Murphy reached beyond Alexander’s basketball circle and was even further convinced they were on to something as she interviewed potential customers.

“It was a validating experience to hear about the [frustrations] we all felt but there was a lot of things I heard that I personally haven’t been affected by,” said Murphy. “But there’s a lot of emotional weight tied up in not being able to find clothes as a tall woman, especially when you’re younger.

“You’re already taller than the boys and I mean, it’s just it’s not normal. And then on top of that you can’t find clothes that make you feel good in your own skin or confident and so I think there’s a lot of built-up body image issues associated with it … so it was super validating and I think it was it was just helpful to point us in the right direction.”

As the brand directory gained traction, they began to consider other opportunities and settled on an online marketplace that allowed buyers and sellers to meet in one place online.

“The next natural step for us was okay, instead of kicking [users] out to shop from all these different top brands [we identified], how do we create something that allows them to shop from all of them in one place?” Says Murphy, who is a veteran of multiple e-commerce ventures and quit her last job to commit to TallSize full-time this past summer. “And so that’s where the marketplace model came from where we’re partnering with different tall brands, bringing all their products into one place so that tall women don’t have to scour the internet far and wide for hours just to find stuff that maybe fits.

“We just wanted to create a space where women could know they could depend on it, they can go there and know that it’s kind of been vetted, to truly be items that they can shop from.”

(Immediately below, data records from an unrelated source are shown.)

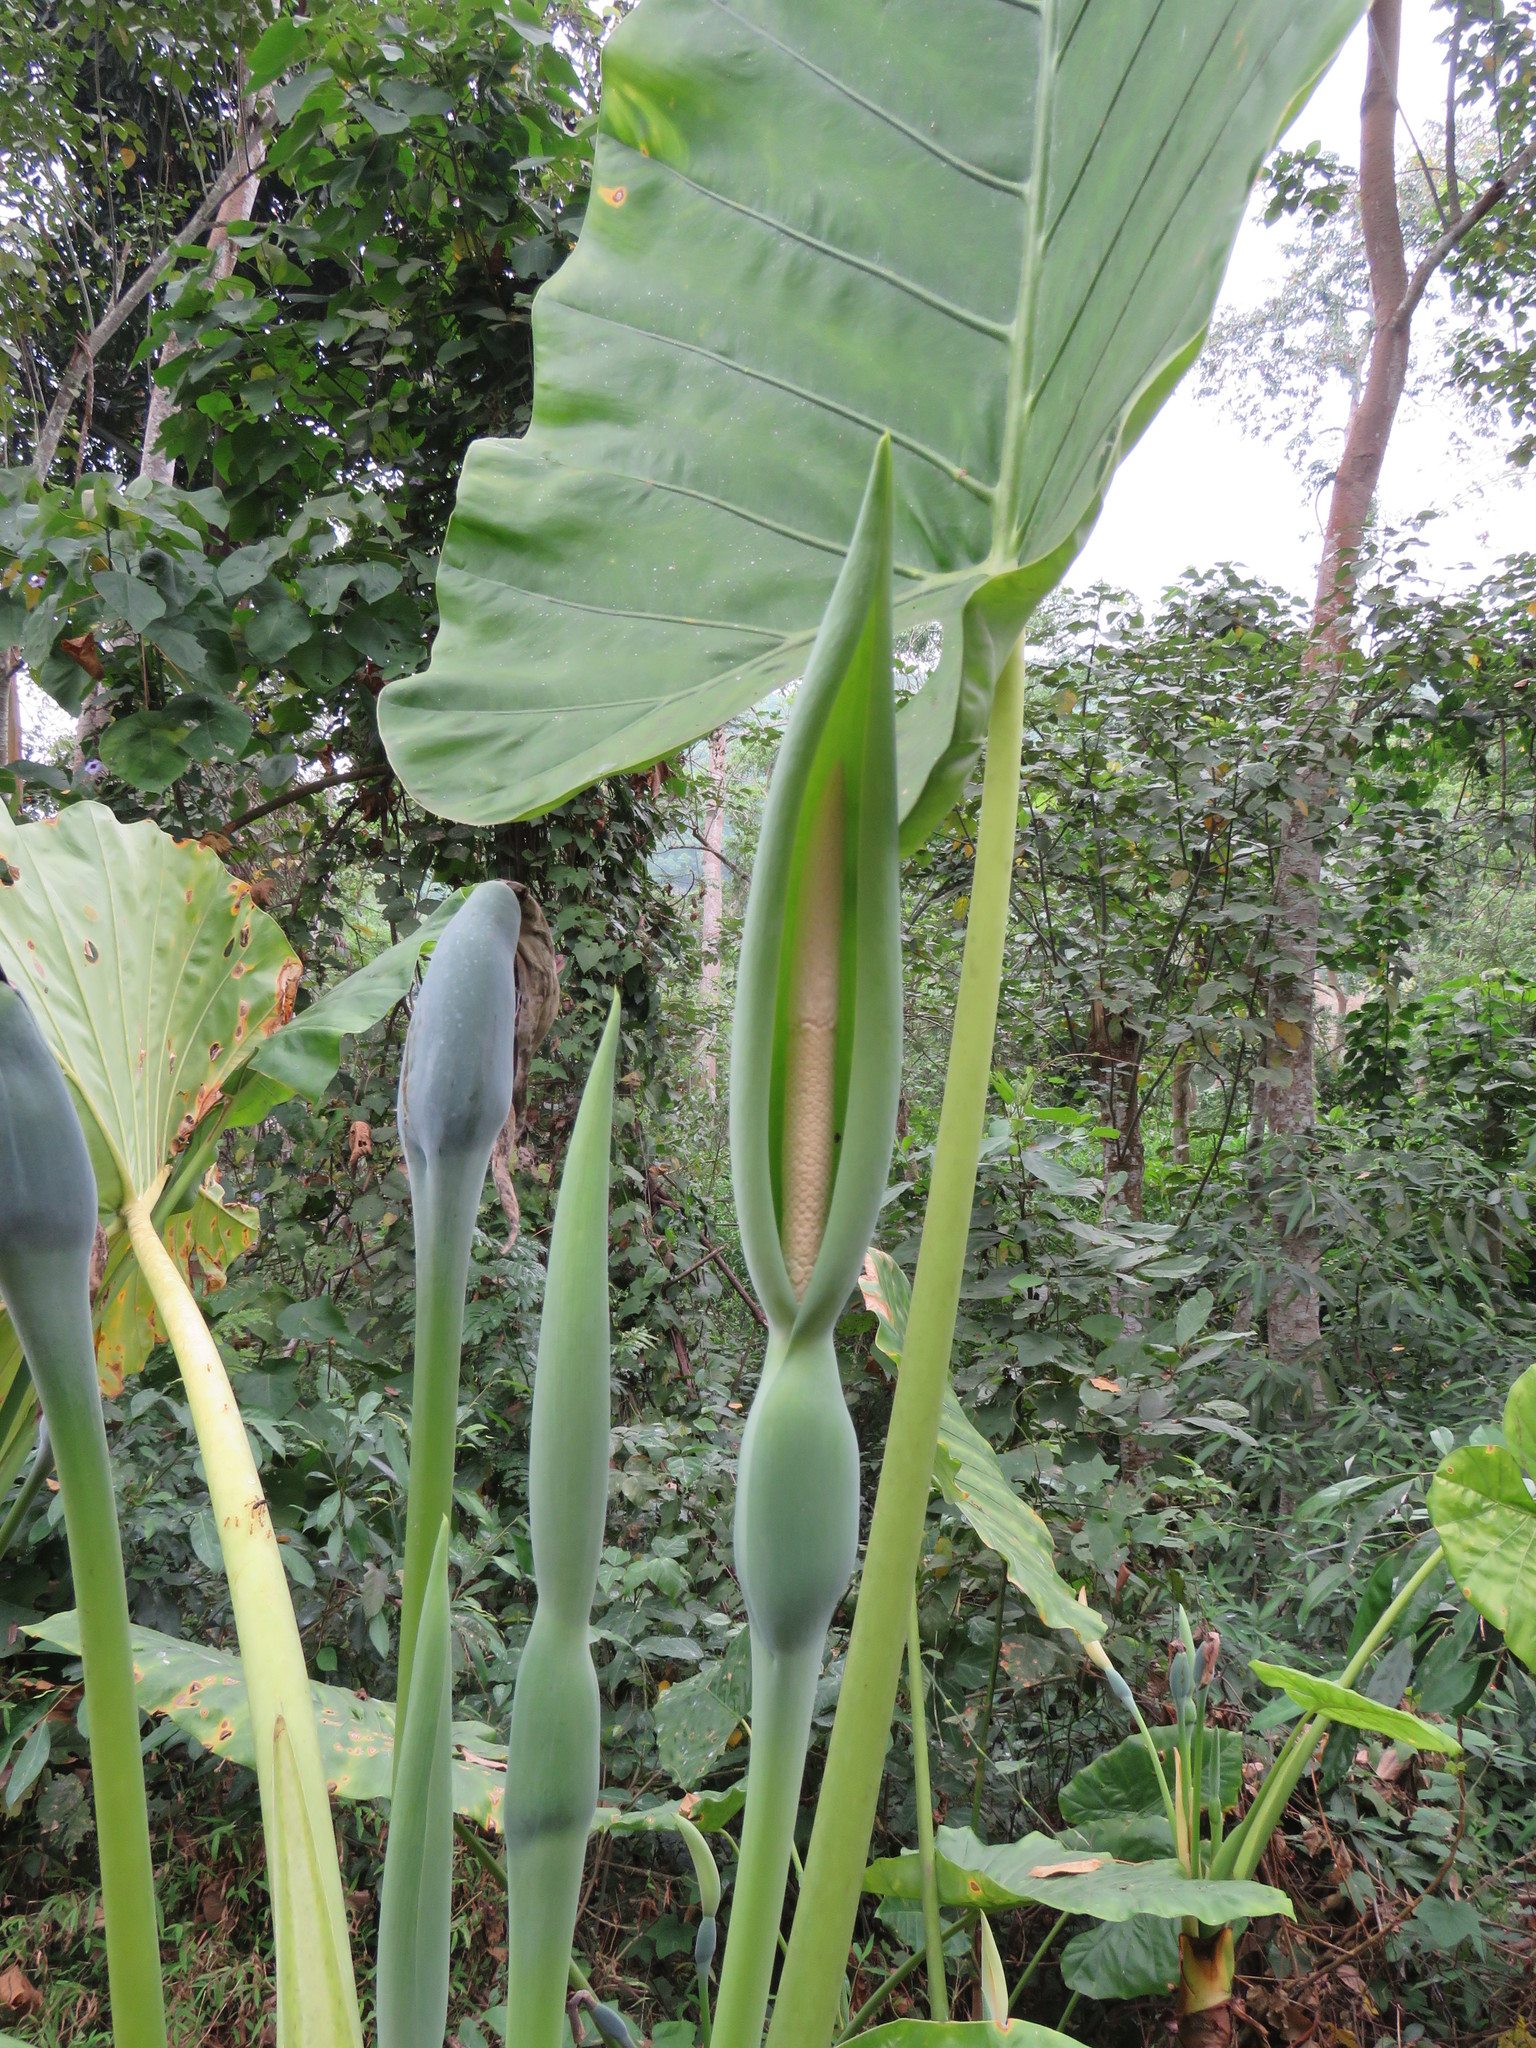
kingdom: Plantae
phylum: Tracheophyta
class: Liliopsida
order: Alismatales
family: Araceae
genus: Alocasia
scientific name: Alocasia odora
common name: Asian taro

The venture hopefully provides another avenue for Alexander, 30, once her playing career winds down – an addition to the children’s books she publishes with Keisha, as well as her art and public speaking.

But until then there’s the satisfaction in knowing that those awkward or frustrating trips to the mall don’t have to be that way anymore, and along with her sister and her oldest friend, they’re actively making it so.

“I’ve always had like the entrepreneurial mind of trying to figure out things I could do,” she says. “My big thing is doing things that I’m passionate about. And this is something that I am passionate about, because it’s something that relates to me, it allows me to be creative. It allows me to keep learning [and] … I’m doing the work now so that when the time comes to put up my shoes for good, I can smoothly move into the next phase and TallSize … will grow and that [we] can continue to do for many years to come.”